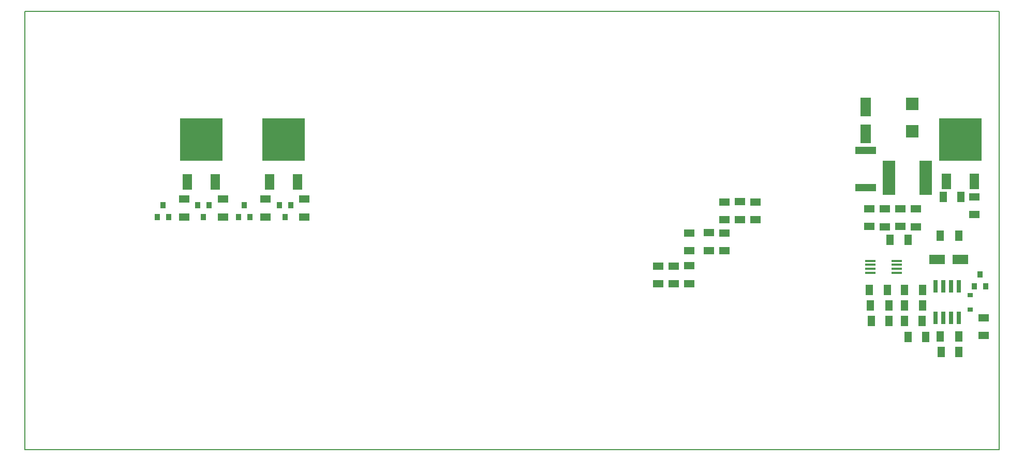
<source format=gbr>
G04 PROTEUS RS274X GERBER FILE*
%FSLAX45Y45*%
%MOMM*%
G01*
%ADD34R,0.889000X1.016000*%
%ADD72R,6.985000X6.985000*%
%ADD73R,1.524000X2.540000*%
%ADD27R,2.108200X2.108200*%
%ADD33R,0.889000X0.635000*%
%ADD22R,2.032000X5.588000*%
%ADD28R,1.651000X3.048000*%
%ADD35R,1.778000X0.381000*%
%ADD30R,0.635000X2.032000*%
%ADD29R,3.403600X1.244600*%
%ADD32R,2.540000X1.524000*%
%ADD26R,1.143000X1.803400*%
%ADD31R,1.803400X1.143000*%
%ADD41C,0.203200*%
D34*
X+8196580Y-1389380D03*
X+8290560Y-1579880D03*
X+8102600Y-1579880D03*
D72*
X+7874000Y+825500D03*
D73*
X+8102600Y+134620D03*
X+7645400Y+134620D03*
D27*
X+7086600Y+1404620D03*
X+7086600Y+954620D03*
D33*
X+8039100Y-1960880D03*
X+8039100Y-1725930D03*
D22*
X+6705600Y+198120D03*
X+7305600Y+198120D03*
D28*
X+6324600Y+914620D03*
X+6324600Y+1359120D03*
D35*
X+6832600Y-1163900D03*
X+6832600Y-1228900D03*
X+6832600Y-1293900D03*
X+6832600Y-1358900D03*
X+6402600Y-1358900D03*
X+6402600Y-1293900D03*
X+6402600Y-1228900D03*
X+6402600Y-1163900D03*
D30*
X+7848600Y-2100580D03*
X+7721600Y-2100580D03*
X+7594600Y-2100580D03*
X+7467600Y-2100580D03*
X+7467600Y-1579880D03*
X+7594600Y-1579880D03*
X+7721600Y-1579880D03*
X+7848600Y-1579880D03*
D29*
X+6324600Y+642620D03*
X+6324600Y+32620D03*
D32*
X+7874000Y-1143000D03*
X+7493000Y-1143000D03*
D26*
X+7848600Y-754380D03*
X+7548600Y-754380D03*
X+6705600Y-2151380D03*
X+6415600Y-2151380D03*
X+6678100Y-1643380D03*
X+6388100Y-1643380D03*
D31*
X+6388100Y-599880D03*
X+6388100Y-309880D03*
X+6896100Y-599880D03*
X+6896100Y-309880D03*
D26*
X+7249600Y-2151380D03*
X+6959600Y-2151380D03*
D31*
X+8255000Y-2095500D03*
X+8255000Y-2385500D03*
D26*
X+7848600Y-2405380D03*
X+7548600Y-2405380D03*
D31*
X+7150100Y-309880D03*
X+7150100Y-609880D03*
X+8102600Y-119380D03*
X+8102600Y-409380D03*
D26*
X+7594600Y-119380D03*
X+7884600Y-119380D03*
X+7848600Y-2659380D03*
X+7558600Y-2659380D03*
D31*
X+6642100Y-309880D03*
X+6642100Y-609880D03*
D26*
X+7023100Y-817880D03*
X+6723100Y-817880D03*
X+7259600Y-1643380D03*
X+6959600Y-1643380D03*
X+7259600Y-1897380D03*
X+6959600Y-1897380D03*
X+6705600Y-1897380D03*
X+6405600Y-1897380D03*
D72*
X-4546600Y+817880D03*
D73*
X-4318000Y+127000D03*
X-4775200Y+127000D03*
D72*
X-3200400Y+817880D03*
D73*
X-2971800Y+127000D03*
X-3429000Y+127000D03*
D34*
X-5173980Y-254000D03*
X-5080000Y-444500D03*
X-5267960Y-444500D03*
X-3840480Y-254000D03*
X-3746500Y-444500D03*
X-3934460Y-444500D03*
X-4508500Y-444500D03*
X-4602480Y-254000D03*
X-4414520Y-254000D03*
X-3175000Y-444500D03*
X-3268980Y-254000D03*
X-3081020Y-254000D03*
D31*
X-4826000Y-154500D03*
X-4826000Y-444500D03*
X-4191000Y-154500D03*
X-4191000Y-444500D03*
X-3492500Y-154500D03*
X-3492500Y-444500D03*
X-2857500Y-154500D03*
X-2857500Y-444500D03*
X+3439000Y-1242500D03*
X+3439000Y-1542500D03*
X+3756500Y-698500D03*
X+3756500Y-998500D03*
X+4264500Y-190500D03*
X+4264500Y-490500D03*
X+2931000Y-1542500D03*
X+2931000Y-1252500D03*
X+3439000Y-998500D03*
X+3439000Y-708500D03*
X+4010500Y-998500D03*
X+4010500Y-708500D03*
X+3185000Y-1542500D03*
X+3185000Y-1252500D03*
X+4010500Y-490500D03*
X+4010500Y-200500D03*
X+4518500Y-490500D03*
X+4518500Y-200500D03*
D26*
X+7311000Y-2413000D03*
X+7021000Y-2413000D03*
D41*
X-7429500Y-4254500D02*
X+8509000Y-4254500D01*
X+8509000Y+2921000D01*
X-7429500Y+2921000D01*
X-7429500Y-4254500D01*
M02*

</source>
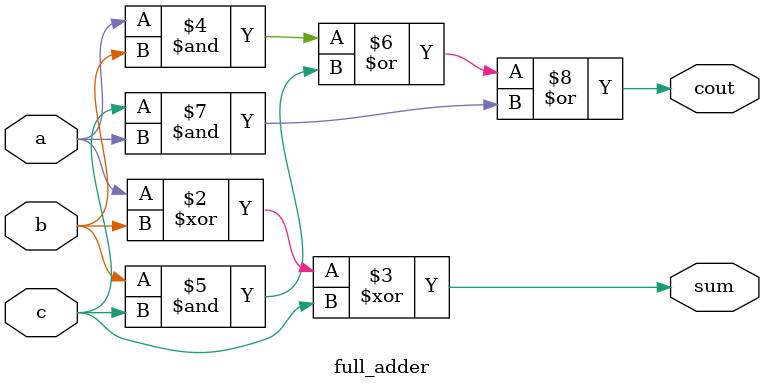
<source format=v>
`timescale 1ns / 1ps

module normal(a,b,m,v,sum,cot);
input [3:0] a;
input [3:0] b;
input m;
output [3:0] sum;
output v;
output cot;
wire c1,c2,c3;
wire m0,m1,m2,m3;
assign m0 = m^b[0];
assign m1 = m^b[1];
assign m2 = m^b[2];
assign m3 = m^b[3];

full_adder full_adder0(.a(a[0]),.b(m0),.c(m),.sum(sum[0]),.cout(c1));
full_adder full_adder1(.a(a[1]),.b(m1),.c(c1),.sum(sum[1]),.cout(c2));
full_adder full_adder2(.a(a[2]),.b(m2),.c(c2),.sum(sum[2]),.cout(c3));
full_adder full_adder3(.a(a[3]),.b(m3),.c(c3),.sum(sum[3]),.cout(cot));
assign v = cot^c3;

endmodule

module full_adder(a,b,c,sum,cout);
input a,b,c;
output reg sum,cout;
always @(*)
begin
sum = a^b^c;
cout = (a&b|b&c|c&a);
end
endmodule

</source>
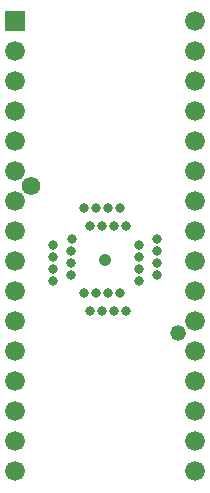
<source format=gbr>
G04 start of page 5 for group -4063 idx -4063 *
G04 Title: (unknown), componentmask *
G04 Creator: pcb 1.99z *
G04 CreationDate: Fri Sep 27 15:24:46 2013 UTC *
G04 For: tim *
G04 Format: Gerber/RS-274X *
G04 PCB-Dimensions (mil): 810.00 1660.00 *
G04 PCB-Coordinate-Origin: lower left *
%MOIN*%
%FSLAX25Y25*%
%LNTOPMASK*%
%ADD43C,0.0520*%
%ADD42C,0.0420*%
%ADD41C,0.0320*%
%ADD40C,0.0660*%
%ADD39C,0.0001*%
%ADD38C,0.0620*%
G54D38*X16500Y100500D03*
G54D39*G36*
X7700Y158800D02*Y152200D01*
X14300D01*
Y158800D01*
X7700D01*
G37*
G54D40*X11000Y145500D03*
Y135500D03*
Y125500D03*
Y115500D03*
Y105500D03*
Y95500D03*
Y85500D03*
X71000D03*
Y95500D03*
Y105500D03*
Y115500D03*
Y125500D03*
Y135500D03*
Y145500D03*
Y155500D03*
G54D41*X52200Y68900D03*
Y72900D03*
X58200Y70900D03*
Y74900D03*
Y78900D03*
Y82900D03*
X52200Y80900D03*
Y76900D03*
X29800Y78900D03*
X29900Y82900D03*
X23800Y80900D03*
Y76800D03*
X29800Y70900D03*
Y74900D03*
X23800Y72900D03*
Y68900D03*
X48100Y58800D03*
X44100D03*
X46100Y64800D03*
X40100Y58800D03*
X36100D03*
X42100Y64800D03*
X38100D03*
G54D42*X41000Y76000D03*
G54D41*X34100Y64800D03*
X48100Y87200D03*
X44100D03*
X46100Y93200D03*
X36100Y87200D03*
X40100D03*
X42100Y93200D03*
X38100D03*
X34100D03*
G54D40*X11000Y75500D03*
Y65500D03*
Y55500D03*
Y45500D03*
Y35500D03*
Y25500D03*
Y15500D03*
Y5500D03*
G54D43*X65500Y51500D03*
G54D40*X71000Y5500D03*
Y15500D03*
Y25500D03*
Y35500D03*
Y45500D03*
Y55500D03*
Y65500D03*
Y75500D03*
M02*

</source>
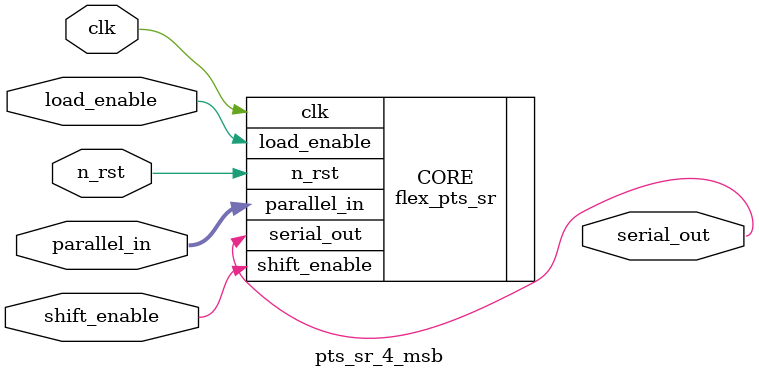
<source format=sv>

module pts_sr_4_msb
(
  input wire clk,
  input wire n_rst,
  input wire shift_enable,
  input wire load_enable,
  input wire [3:0] parallel_in,
  output reg serial_out
);

  flex_pts_sr 
  CORE(
    .clk(clk),
    .n_rst(n_rst),
    .parallel_in(parallel_in),
    .shift_enable(shift_enable),
    .load_enable(load_enable),
    .serial_out(serial_out)
  );

endmodule

</source>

Assignment:
Every line above from the line with "X+6705600Y-2151380D03*" to the line with "X+7848600Y-2405380D03*", both included, must be reproduced exactly, and no other line may appear.

Problem solution:
X+6705600Y-2151380D03*
X+6415600Y-2151380D03*
X+6678100Y-1643380D03*
X+6388100Y-1643380D03*
D31*
X+6388100Y-599880D03*
X+6388100Y-309880D03*
X+6896100Y-599880D03*
X+6896100Y-309880D03*
D26*
X+7249600Y-2151380D03*
X+6959600Y-2151380D03*
D31*
X+8255000Y-2095500D03*
X+8255000Y-2385500D03*
D26*
X+7848600Y-2405380D03*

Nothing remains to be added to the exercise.